Author urges students to form identity, work toward unity

By on October 10, 2006

Award-winning author and civil rights activist Azar Nafisi spoke to an Alumni Hall audience of about 450 students and teachers on Oct. 5 about her views and past experiences.

Nafisi, the author of “Reading Lolita in Tehran,” was born in Iran. She attended a boarding school in Lancaster, England, before attending the University of Oklahoma. She returned to Iran in 1979, only to find that Islamic fundamentalists had taken over the south Asian nation in a coup. Still, she continued to teach English and literature at the University of Tehran until 1995. There, she began secretly meeting with seven female students, teaching them about great classics of Western literature, which is the subject of her book.

Nafisi started her speech by addressing the students in the crowd, talking about her views on education and involvement.

“It is not enough to go in front of the White House to be for or against something, nor is it enough to go to the polls every four years,” she said. She then turned her attention to the multitude of QU 101 students in the crowd, and stressed to them the importance of the identity and community aspects taught in the class.

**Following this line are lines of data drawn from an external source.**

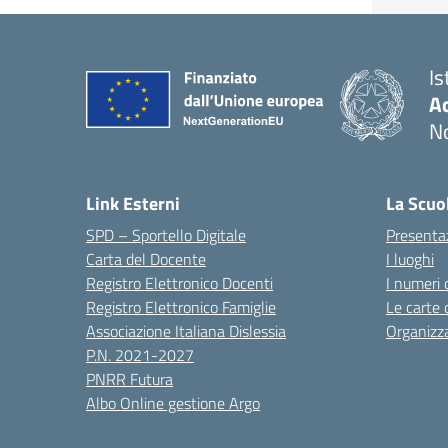
Is
Ac
N
Link Esterni
La Scuo
SPD – Sportello Digitale
Presenta
Carta del Docente
I luoghi
Registro Elettronico Docenti
I numeri 
Registro Elettronico Famiglie
Le carte 
Associazione Italiana Dislessia
Organizz
P.N. 2021-2027
PNRR Futura
Albo Online gestione Argo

“For identity, you need to have a core,” she said. “Something that government or even parents can take away from you.”

Next, Nafisi discussed the current situation in the Middle East, and the impact the mass media has on the Western perception of it. She started out making light jokes about American pop culture, but soon became very serious.

“In the kind of world we live in, where the information you get about a country like Iraq and Iran comes from a hooded man beheading people and sending out tapes, where women and children are executed for wearing the wrong clothing,” she said, “we need this republic of imagination.”

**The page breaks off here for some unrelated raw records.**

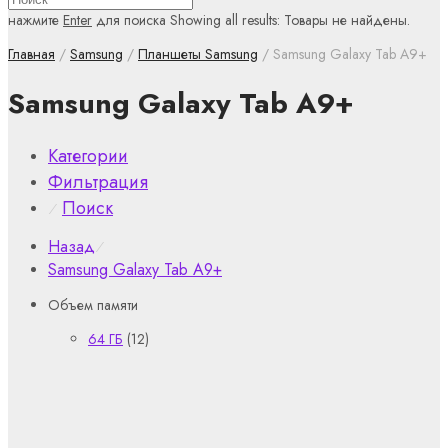
нажмите
Enter
для поиска
Showing all results:
Товары не найдены.
Главная
/
Samsung
/
Планшеты Samsung
/ Samsung Galaxy Tab A9+
Samsung Galaxy Tab A9+
Категории
Фильтрация
Поиск
⁄
Назад
⁄
Samsung Galaxy Tab A9+
Объем памяти
64 ГБ
(12)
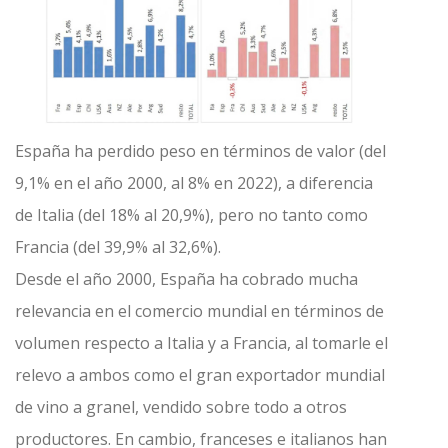
España ha perdido peso en términos de valor (del
9,1% en el año 2000, al 8% en 2022), a diferencia
de Italia (del 18% al 20,9%), pero no tanto como
Francia (del 39,9% al 32,6%).
Desde el año 2000, España ha cobrado mucha
relevancia en el comercio mundial en términos de
volumen respecto a Italia y a Francia, al tomarle el
relevo a ambos como el gran exportador mundial
de vino a granel, vendido sobre todo a otros
productores. En cambio, franceses e italianos han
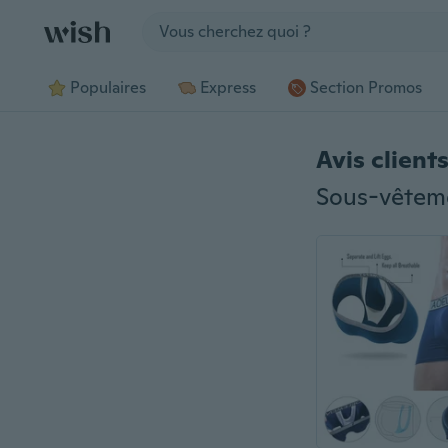
Jump to section
Populaires
Express
Section Promos
Avis client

She went on to state that one must be ready and willing to learn.

Nafisi is hopeful for relations between the West and the Middle East. However, she feels that ordinary citizens, not government officials, are the key to amending relations.

“I have much more faith in people than in governments,” she said. “It is from within a society that change will come.”

Additionally, Nafisi stated that she believes that the United States still needs to support changes in those societies, as well as changes in American society, and that the doctrine of political correctness plays a major role in the way that society works today.

“We are living in a politically correct world, and someone is always being insulted,” Nafisi said. “But no amount of political correctness can make us empathize with a woman in Afghanistan who is taken to a stadium and executed for not wearing the proper clothing.”

Student reaction to Nafisi’s speech was very positive. “She was very interesting, and she had a lot of good points,” said freshman Heather Lopes.

Stef Kruzick, a fellow freshman, echoed that sentiment. “She was very intelligent; I think she was a good speaker,” she said.

After her lecture, Nafisi signed copies of her book “Reading Lolita in Tehran,” which has been on “The New York Times” best-seller list for 100 straight weeks, and has been translated into 32 languages.

Nafisi concluded by stating that “it is up to people to break the barriers.”

She further urged students not to “accept any ready-made formulas,” and to establish their own identity.

Nafisi is speaking at colleges and universities throughout the United States as part of her promoting her book.